Is it technically pay-to-win? In the strictest definition, yes. In practical terms where “win” means significant power difference? No. A two-day head start in a six-week season with no permanent benefits is borderline at worst.
Comparison with other F2P games
Here’s how Once Human stacks up against major free-to-play titles:

| Game | Cosmetics Only? | P2W Elements | Shop Pressure | Rating |
|---|---|---|---|---|
| Once Human | ✅ Yes | ❌ None (BP boost minor) | ⭐ Hidden in menus | 5/5 ⭐ |
| Path of Exile | ✅ Mostly | ⚠️ Stash tabs borderline mandatory | ⭐⭐ Visible | 4/5 |
| Warframe | ✅ Yes | ⚠️ Time skips affect progression | ⭐⭐⭐ Medium push | 3/5 |
| League of Legends | ✅ Yes | ❌ None | ⭐⭐ Visible | 4/5 |
| Fortnite | ✅ Yes | ❌ None | ⭐⭐⭐ Medium push | 4/5 |
| Diablo Immortal | ⚠️ Yes | ❌ Major P2W gems | ⭐⭐⭐⭐⭐ Aggressive | 1/5 |
Path of Exile is often cited as the gold standard for fair free-to-play, but even it has issues. Stash tabs become borderline mandatory for serious players you can technically play without them, but inventory management becomes painful enough that most players buy tabs. Once Human doesn’t have that problem. There’s no “technically optional but practically necessary” purchase.
Warframe lets you buy time skips that directly affect progression speed. Once Human’s Meta Pass offers minor conveniences, but nothing that meaningfully accelerates your advancement. Diablo Immortal is the cautionary tale gems directly boost power, creating massive gaps between spenders and free players.
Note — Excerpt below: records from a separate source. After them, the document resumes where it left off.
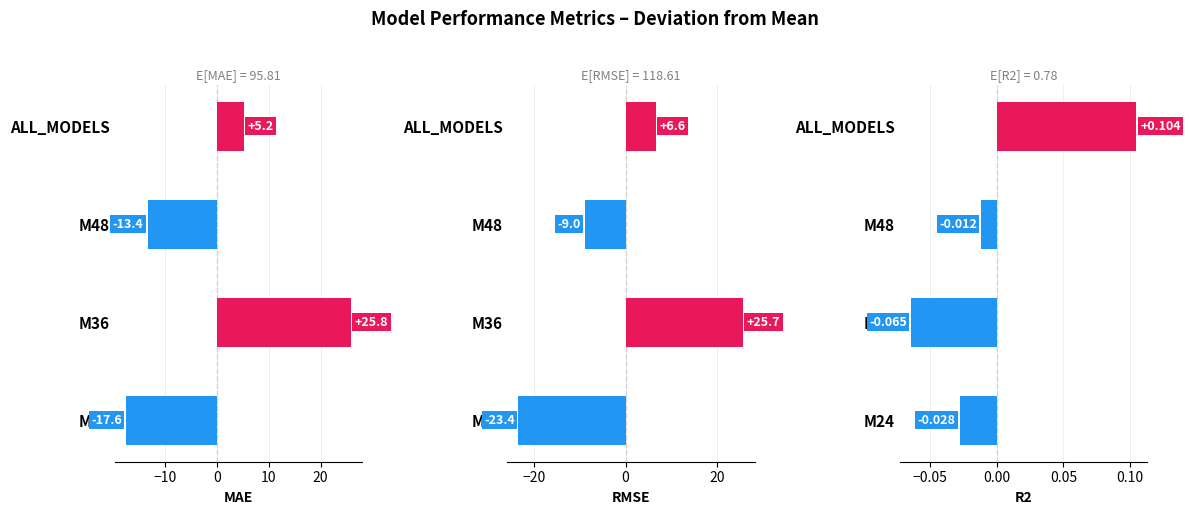

True or false: MAE has a value of -23.9 at M48.

False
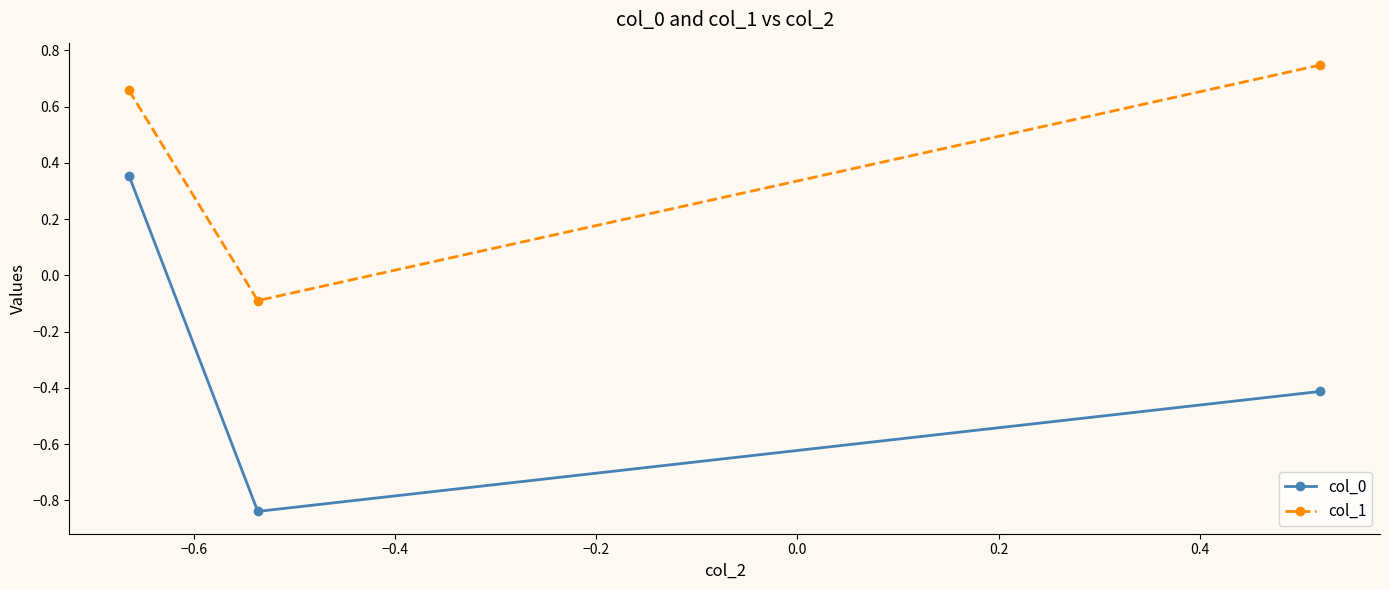

How many values in the col_0 series are below 0?

2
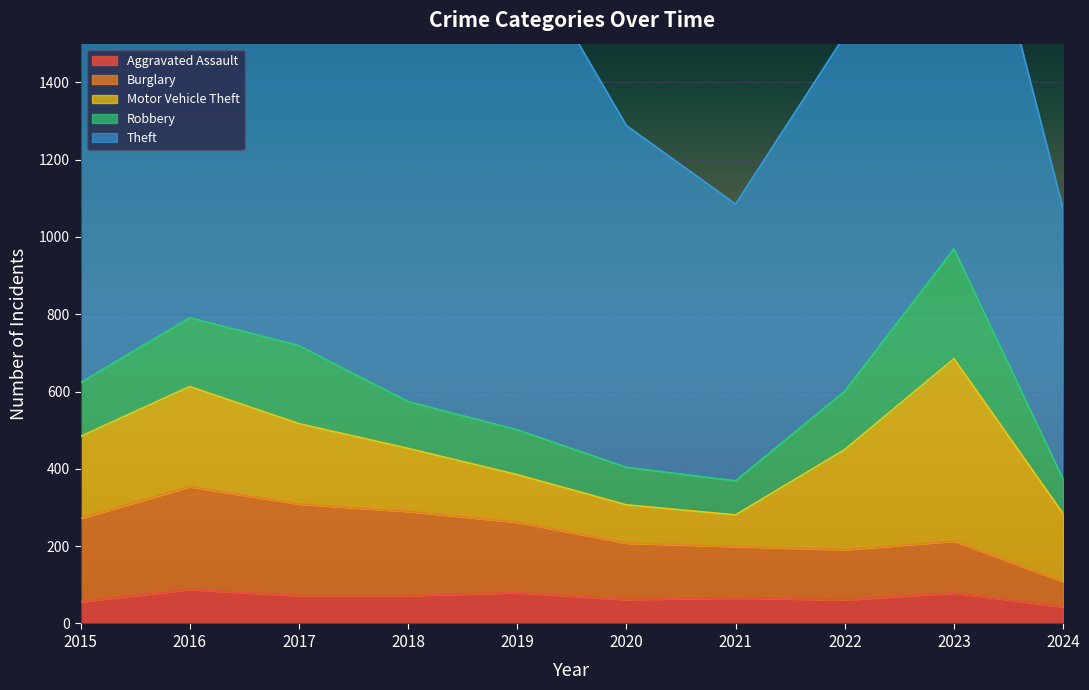

The Motor Vehicle Theft series shows 67 at 2024. True or false?

False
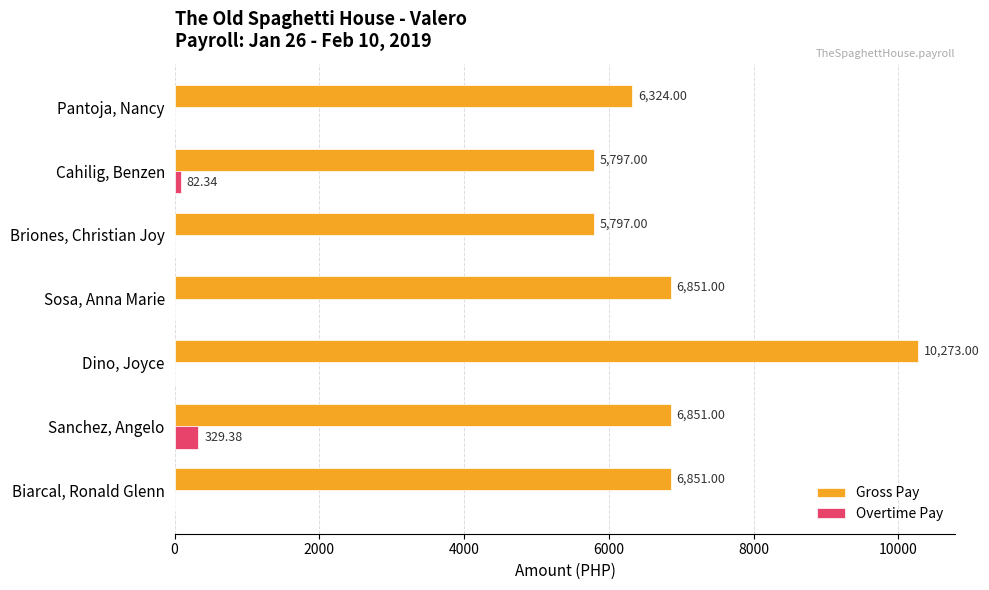

At which label does Overtime Pay reach its peak?

Sanchez, Angelo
Once Human is the polar opposite.
Should You Spend Money?
Spend if you want to support developers maintaining fair monetization. I’m serious. The industry watches which monetization models succeed financially. If Once Human fails commercially despite being ethical, it tells publishers that fair systems don’t work. Vote with your wallet if you appreciate what Starry Studio is doing.
Spend if you genuinely like specific cosmetics. That $20 character outfit or $15 weapon skin won’t make you stronger, but if it makes your game experience more enjoyable, go for it. Just understand you’re paying for visuals only.
Don’t spend if you’re broke. The game is fully playable and completable for free. Every gameplay element, every piece of content, every progression path accessible without paying. Cosmetics are luxuries, not necessities.
Don’t spend on gacha unless you’re a completionist whale. Direct shop purchases are better value. $30 buys you specific items you want, versus $300 gambling for RNG drops you might not even get. Math is simple here.
For everything else about Once Human from base building to Season 3 transformations and beginner survival tips see our Once Human Complete Guide.
My recommendation after 100+ hours: Try the game completely free for two weeks. If you’re still playing and enjoying it, consider the $10 Battle Pass to support continued development. Skip Meta Pass, skip gacha, buy individual cosmetics only if you really love them. That’s the healthy approach to Once Human’s monetization.